Humpback Whale



Color - black; belly and lower jaw white; flippers white with dark blotches


Length - 12 to 15 meters


Shape - top of head with hump and many small bumps; flippers long and with knobs on front edges; flukes on tail with scalloped edges; small dorsal fin 2/3 of way back on body


Behavior - Humpback whales often live alone.They may spout water high (up to 6 meters). 


Complex whales songs can be heard for miles under the water. The humpback's song can last for 30 minutes. Baleen whales sing low-frequency songs; toothed whales emit whistles and clicks that they use for echolocation The songs are thought to be used in attracting mates, to keep track of offspring, and for the toothed whales, to locate prey.


Humpback whales feed on krill, small shrimp-like crustaceans, and various kinds of small fish.
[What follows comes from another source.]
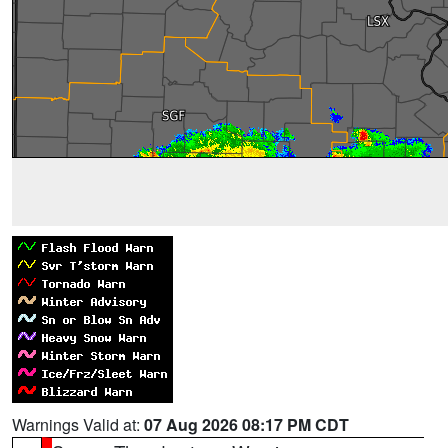
Warnings Valid at:
07 Aug 2026 08:17 PM CDT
Each whale eats up to 1 and 1/2 tons (1,361 kg) of food a day.They may swim in a circle and blow a curtain of bubbles around zooplankton to trap them in a small volume of water, then swim open-mouthed through the trapped animals, scooping them in (may brake the surface at the end of this feeding behaviour).


As a baleen whale, it has a series of 270-400 fringed overlapping plates hanging from each side of the upper jaw, where teeth might otherwise be located. During feeding, large volumes of water and food can be taken into the mouth because the pleated grooves in the throat expand. As the mouth closes water is expelled through the baleen plates, which trap the food on the inside near the tongue to be swallowed.



Humpback whales live at the surface of the ocean, both in the open ocean and shallow coastline waters. When not migrating, they prefer shallow waters. They migrate from warm tropical waters where they breed and calve to arctic waters where they eat.

There are 3 separate populations of humpbacks, those living in the North Pacific Ocean, those in the North Atlantic Ocean, and those roving the oceans of the Southern Hemisphere.


Humpback whales have a life expectancy of 45-50 years.


Humpback whales are an endangered species. It was estimated that there were over 10,000-15,000 humpback whales world-wide before commercial whaling (which is hunting and killing them to make money) . Now scientists estimate there are only 1,000 to 1,200 word-wide. No other reasons are known to have contributed to the population decline.